Saturday, September 13, 2014

Nanny X by Madelyn Rosenberg

10 year old Alison and her 8 year brother Jake know there is something different about their new nanny, a silver-haired grandma type who shows up for the job in a motorcycle jacket and mirrored sunglasses, but it’s not until they find out that she is really a secret agent working for NAP (the Nanny Action Patrol) that things start to make sense.

In no time Ali and Jake are joining in and using Nanny X’s diaper bag full of spy gadgets (including a diaper phone and sippy-cup audio surveillance) to help save a local park and recover stolen diamonds.

Nanny X is Mary Poppins with mobile devices.

Nanny X is Spy Kids with supervision.

Nanny X is Double-Oh-Seventy (ok, maybe more like 65).

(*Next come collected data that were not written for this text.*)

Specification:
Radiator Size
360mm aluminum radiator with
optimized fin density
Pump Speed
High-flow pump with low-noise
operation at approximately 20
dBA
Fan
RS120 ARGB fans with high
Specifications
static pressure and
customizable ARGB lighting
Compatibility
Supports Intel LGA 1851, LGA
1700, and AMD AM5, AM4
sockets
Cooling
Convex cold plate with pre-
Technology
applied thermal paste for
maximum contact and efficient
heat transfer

And most importantly Nanny X is a fabulously fun mystery full of humor and silly gadgets.

Read an Excerpt of Nanny X here.
Find Nanny X at your local library or bookstore after September 15th.

Be sure to check out the Nanny X book trailer:

Many thanks to Madelyn Rosenberg for answering my 5 +1 questions. 

1. Do you have any personal nanny experience, either having one or being one? 

I didn’t have a nanny when I was a kid -- I think fewer of us did in the 1970s, even when we had two parents who worked. When my brother and I were super young, we had some neighbors who looked after us. And when we were older, we mostly watched Gilligan’s Island by ourselves until our mom came home. (Though we had some great babysitters at night.)

Fast forward to where I had kids of my own in Arlington, Va. I was lucky enough to have a flexible schedule, so I got to hang out with them, but when we’d go to the park, we’d see lots of kids with babysitters, nannies and au pairs. The au pairs were all in their early 20s and exotic and beautiful, and I started thinking about someone at the other end of the spectrum (I guess I sort of felt like I, myself, was at the other end of the spectrum). I knew some people a little older than me who were looking for new jobs -- not as nannies but in other fields-- and were worried about age discrimination. And then I started thinking about spies who were over the hill (the CIA isn’t too far from me). And when I thought about the gadgets a nanny-spy would use, out popped Nanny X. It was all very quick.

2. How would you finish this sentence: Authors are like secret agents…

...because they are always eavesdropping on the people around them, even if you never see them taking notes. And because writing is dangerous.

3. Siblings Alison and Jake both tell the story of Nanny X through alternating points of view. Did you always know that the story would be told by both of them? 

I started out thinking it was going to be Ali’s point of view, but I soon realized it would be much better to have both of them, for reasons beyond hoping to appeal to both genders. With two points of view, I was able to have Jake and Ali cover more ground. I could have them in different places at the same time, and that helped move the story forward. Plus, I really wanted someone who, like me, believed in Nanny X a little more from the start. And I wanted them to be able to argue in a way where the reader could choose sides without automatically siding with a single, dominant narrator.

4.  Nanny X has lots of awesome camouflaged spy gear including a diaper phone, a special sippy-cup for audio surveillance, and a baby bib GPS. Were there any ideas for nanny-gadgets that didn’t make the final book?

Yes! Sadly, I cut the nasal aspirator.

5. How would you finish this sentence: One thing you may not know about me… 

... is that I am a really lousy driver. When I was a kid, I once took a pillar out of our porch while backing out of the garage -- though I missed hitting the garage itself. (Which, now that I think about it, may have actually been a display of skill. Maybe? Yeah, no.)


One more thing: I am fascinated by collections (both physical and virtual) that bring people joy. Is there anything you collect or watch for in the world?

Hats! I also collect Winnie the Pooh books written in the languages of countries I visit. Only I don’t travel much so my only other editions are in French and Czech.

#1 The Phantom Tollbooth (Juster) This is the book that taught me how to play with words.

#2 A Wrinkle in Time (L’Engle) Sci fi! Smart women and girls! I cannot tell you the number I’ve times I’ve read this book.

#3 The Snarkout Boys and the Avocado of Death (Pinkwater) If you’ve ever wondered what reviewers mean when they call a book a “romp,” it’s this. The book is completely transporting. I didn’t read it until I was an adult, but I’ve read it (and listened to Pinkwater’s fabulous audio) multiple times. My kids actually act out scenes from this book; we all love it that much.

#4 All of a Kind Family (Taylor) The first book I read where there were Jewish girls like me -- even if the rest of their lives were completely different. I so wanted a petticoat!

#5 Harriet the Spy (Fitzhugh) The quintessential textbook on spying and friendship. I’m also pretty sure this is the book that made me want to grow up to become a journalist.